Thursday, June 19

Excelsior!
We Come By Our State Motto Honestly

The state motto (excelsior = “ever upward”) seems to fit the current tax situation across New York. And according to this report in Newsday, the Commission looking into a cap on property taxes (see our previous post on that effort led by Nassau County Executive and former gubernatorial candidate, Tom Suozzi) will not release their report on schedule, but will delay it a few weeks.

We think the delay is understandable. After all, shortly after the Commission’s work got underway, their appointing officer (Eliot Spitzer) resigned as Governor and things became a little disorganized across the Empire State. But now Governor Patterson appears to be settling into his new role, and it’s time to get back to the business at hand.
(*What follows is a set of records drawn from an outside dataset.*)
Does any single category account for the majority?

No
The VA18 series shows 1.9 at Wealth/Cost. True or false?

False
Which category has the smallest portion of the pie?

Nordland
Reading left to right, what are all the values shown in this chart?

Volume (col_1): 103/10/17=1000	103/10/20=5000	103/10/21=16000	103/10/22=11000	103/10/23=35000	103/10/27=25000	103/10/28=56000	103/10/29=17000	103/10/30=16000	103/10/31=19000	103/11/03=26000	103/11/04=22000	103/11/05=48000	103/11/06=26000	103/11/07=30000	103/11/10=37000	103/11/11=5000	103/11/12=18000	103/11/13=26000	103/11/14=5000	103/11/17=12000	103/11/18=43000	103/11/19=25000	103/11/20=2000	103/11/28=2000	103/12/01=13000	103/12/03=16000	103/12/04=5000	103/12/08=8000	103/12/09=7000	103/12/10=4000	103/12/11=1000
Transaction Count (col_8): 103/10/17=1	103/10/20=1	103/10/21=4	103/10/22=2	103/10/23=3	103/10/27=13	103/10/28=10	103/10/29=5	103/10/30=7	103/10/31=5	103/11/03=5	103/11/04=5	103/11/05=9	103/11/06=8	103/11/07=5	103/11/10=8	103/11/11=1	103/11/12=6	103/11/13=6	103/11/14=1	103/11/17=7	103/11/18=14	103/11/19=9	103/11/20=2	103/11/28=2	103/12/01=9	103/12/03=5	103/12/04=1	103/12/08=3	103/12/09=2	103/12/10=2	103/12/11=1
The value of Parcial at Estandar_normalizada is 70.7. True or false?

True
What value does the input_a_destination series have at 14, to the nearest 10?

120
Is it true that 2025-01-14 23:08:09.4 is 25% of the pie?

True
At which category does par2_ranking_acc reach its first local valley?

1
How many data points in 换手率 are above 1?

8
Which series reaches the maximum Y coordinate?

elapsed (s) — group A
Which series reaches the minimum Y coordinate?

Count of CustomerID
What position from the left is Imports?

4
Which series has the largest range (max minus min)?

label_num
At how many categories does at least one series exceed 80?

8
Through hearings on the issue, it appears that the report has narrowed its scope from examining high taxes in general (including school, county, and municipal tax levies) to focusing mainly on school taxes. We can understand how, in most communities, the school tax levy, and the yearly increases, get the most attention. But school taxes are the taxes most directly determined by the people. Each year residents of the district get a chance to vote the school budget up or down, that’s in comparison to county/city/village/town taxes that are determined by a board of legislators that are elected every few years.

Whether a tax cap is a good idea, for school districts or anyone else, is not the topic of this post. We’d have to know what’s being proposed before we can evaluate it, but we hope that more attention will be given to factors that contribute to the local government portion of people’s property tax burdens. We pointed out in a previous post that the Geneva City School District does not have the highest tax rate in the County. But, amongst municipalities, the City of Geneva’s rate is the highest. Tax bills have several components, there is the Ontario County tax (still under $7 per $1000 of assessed value), the city tax rate (for Geneva or Canandaigua) or a town or village rate plus various fire districts or water or sewer districts, and then there’s the school tax. If you look at the school tax as a percentage of total taxes paid, Geneva’s is much lower than other Ontario County cities, towns, and villages. Take Canandaigua as an example. Their City tax rate is $6.19. The County rate is $6.35. Their school tax rate is $17.77. So their total tax per $1000 of assessed value is roughly $32. Of that, the school tax represents about 55% of the bill.
By comparison, Geneva’s city tax rate is over $18, and the school tax is $20. Plus the county tax of $6.35 brings the amount of tax per $1000 to about $45. That means that the Geneva City School District represents only about 44% of city tax payers’ bills.

We point all of this out because it seems that the Tax Cap Commission and the Commission on Local Government Efficiency seem to be converging on the same problem, though we’re not sure anyone from either commission has acknowledged it: New York State’s communities, particularly Upstate cities, are disproportionately burdened by a property-based tax system. Cities provide all of the amenities that make communities worth living in: parks, downtowns, churches, schools, public safety, public facilities. But all of these properties are, according to NYS law (and/or federal law), tax-exempt. Yet, these same cities are expected to support and maintain all of these amenities through property tax levies.

So, our conclusion, regardless of what any report says, is that the property tax system itself--whether it’s for schools or counties or cities or towns or libraries or whatever--is outdated, unfair, and driving people and businesses out of the state. It’s time for government to start rethinking the way it raises money to carry out the very essential functions we all rely on.